UT-Austin wouldn't get bond reimbursement under legislation
Senate bill also would single out medical center in Dallas
The University of Texas at Austin might not get any money for replacing an aging science building under a proposal that lawmakers are expected to debate today.
The proposal, offered by Sen. Steve Ogden, R-Bryan and chairman of the Senate Finance Committee, would authorize about $2 billion in bonds for repairs and new buildings at public universities throughout the state. But in a change from the Legislature's historical practice, the universities would have to pay at least 40 percent of the principal and interest out of tuition and fees. And UT-Austin, along with the UT Southwestern Medical Center at Dallas, would have to pay back all the debt for their projects.
"I find the provision very curious, that our campus and UT Southwestern would be singled out and precluded from any benefit under the bill," said Kevin Hegarty, vice president and chief financial officer for UT-Austin.
Up to now, the Legislature has appropriated general revenue to cover the entire debt for the universities' projects. Campus officials regard their projects as crucial for meeting growth demands and repairing everything from aging sewer lines to leaky roofs.
University officials favor a bill that the House approved and sent to the Senate on Tuesday. That measure, authored by Rep. Geanie Morrison, R-Victoria, would authorize $2.7 billion in so-called tuition revenue bonds, with no provision calling for the universities to share the burden of paying off the debt.
Under the House bill, UT-Austin would receive $75 million in bonds to rebuild the Experimental Science Building.
Officials and students say there is an urgent need to replace the building, which is operating at half capacity with makeshift natural gas piping. Some of the heating and cooling vents are black with grime.

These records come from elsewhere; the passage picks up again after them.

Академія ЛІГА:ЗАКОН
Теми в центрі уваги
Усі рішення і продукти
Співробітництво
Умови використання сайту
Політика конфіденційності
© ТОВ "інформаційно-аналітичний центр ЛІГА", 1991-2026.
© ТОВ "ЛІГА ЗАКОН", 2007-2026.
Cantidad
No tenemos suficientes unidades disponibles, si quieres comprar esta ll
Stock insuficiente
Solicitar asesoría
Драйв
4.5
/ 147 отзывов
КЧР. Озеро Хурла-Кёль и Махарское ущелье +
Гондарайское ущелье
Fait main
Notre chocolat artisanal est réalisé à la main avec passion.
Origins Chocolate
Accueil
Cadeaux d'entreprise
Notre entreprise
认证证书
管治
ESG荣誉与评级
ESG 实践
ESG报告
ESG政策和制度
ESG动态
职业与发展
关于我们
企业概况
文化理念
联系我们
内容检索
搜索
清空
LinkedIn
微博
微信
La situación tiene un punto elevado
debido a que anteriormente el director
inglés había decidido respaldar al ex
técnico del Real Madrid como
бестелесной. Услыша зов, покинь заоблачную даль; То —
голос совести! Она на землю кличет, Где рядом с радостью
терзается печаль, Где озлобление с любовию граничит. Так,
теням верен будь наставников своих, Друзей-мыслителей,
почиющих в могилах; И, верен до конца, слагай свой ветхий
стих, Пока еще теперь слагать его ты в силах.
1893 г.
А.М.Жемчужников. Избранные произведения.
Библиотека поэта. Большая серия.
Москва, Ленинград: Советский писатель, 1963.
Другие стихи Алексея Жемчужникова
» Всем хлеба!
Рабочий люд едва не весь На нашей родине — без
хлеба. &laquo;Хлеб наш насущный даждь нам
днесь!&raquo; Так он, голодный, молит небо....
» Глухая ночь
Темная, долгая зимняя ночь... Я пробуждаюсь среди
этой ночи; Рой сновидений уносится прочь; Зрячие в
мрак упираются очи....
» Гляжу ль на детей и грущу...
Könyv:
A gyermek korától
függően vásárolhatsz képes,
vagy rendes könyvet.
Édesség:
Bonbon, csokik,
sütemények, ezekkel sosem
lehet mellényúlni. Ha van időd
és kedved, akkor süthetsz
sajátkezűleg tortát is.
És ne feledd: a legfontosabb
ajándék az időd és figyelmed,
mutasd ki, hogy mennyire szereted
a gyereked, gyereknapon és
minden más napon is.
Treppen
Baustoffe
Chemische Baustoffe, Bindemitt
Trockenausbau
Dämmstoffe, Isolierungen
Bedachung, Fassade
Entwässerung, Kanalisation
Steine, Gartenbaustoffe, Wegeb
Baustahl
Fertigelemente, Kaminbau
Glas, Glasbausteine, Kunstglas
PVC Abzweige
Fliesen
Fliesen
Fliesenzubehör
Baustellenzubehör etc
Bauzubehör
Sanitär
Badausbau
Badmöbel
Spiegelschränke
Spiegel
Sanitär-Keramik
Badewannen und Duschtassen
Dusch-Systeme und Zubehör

"The fact that half of it has been abandoned severely limits classroom space on campus," said UT Student Government President Omar Ochoa.
The Senate Finance Committee is scheduled to hold a public hearing on Ogden's bill today. Ogden said Tuesday that he expects the bill to change, but he did not specify how.
Ogden said during an interview last month that he would like universities to bear some of the burden for paying off the tuition revenue bonds.
"The universities need some skin in this game," Ogden said at that time. "This idea that they can just come down and invent projects and go borrow money is creating a certain feeding frenzy, putting a lot of pressure on legislators and allowing universities to act less responsibly."
During the regular legislative session, a House-Senate conference committee recommended $1.1 billion in bonds, but the proposal did not pass. Gov. Rick Perry directed lawmakers to take another stab at the matter during the current special session.
It is unlikely that the Legislature would approve the full amount authorized by the House. In fact, the House approved an amendment that would appear to call into question whether the entire $2.7 billion could be financed by general revenue. The amendment would provide $108 million for debt payments during the next two years. A Legislative Budget Board analysis said debt payments on the full $2.7 billion would cost $474 million during that period.
Among the projects under consideration are an emergency center at the UT M.D. Anderson Cancer Center in Houston, a business college building at Texas Tech University and repairs to the basketball arena's roof and other work at Midwestern State University in Wichita Falls.
The differences between the House and Senate bills are in some cases considerable as far as individual campuses are concerned.
For example, Texas State University at San Marcos would get $40 million under both bills for its Round Rock Higher Education Center. The Senate bill would authorize an additional $30 million for an academic center, while the House bill would provide $143 million for the academic center, a fine arts and communications center and other projects.
Tuition revenue bonds
Tuition revenue bonds are used to finance construction, renovation, equipment and infrastructure at public universities. The Legislature historically has appropriated general revenue to pay the interest and principal so universities would not have to use tuition and fees to pay off the bonds. That would change under a proposal in the Senate that would require universities to pay at least 40 percent of the debt.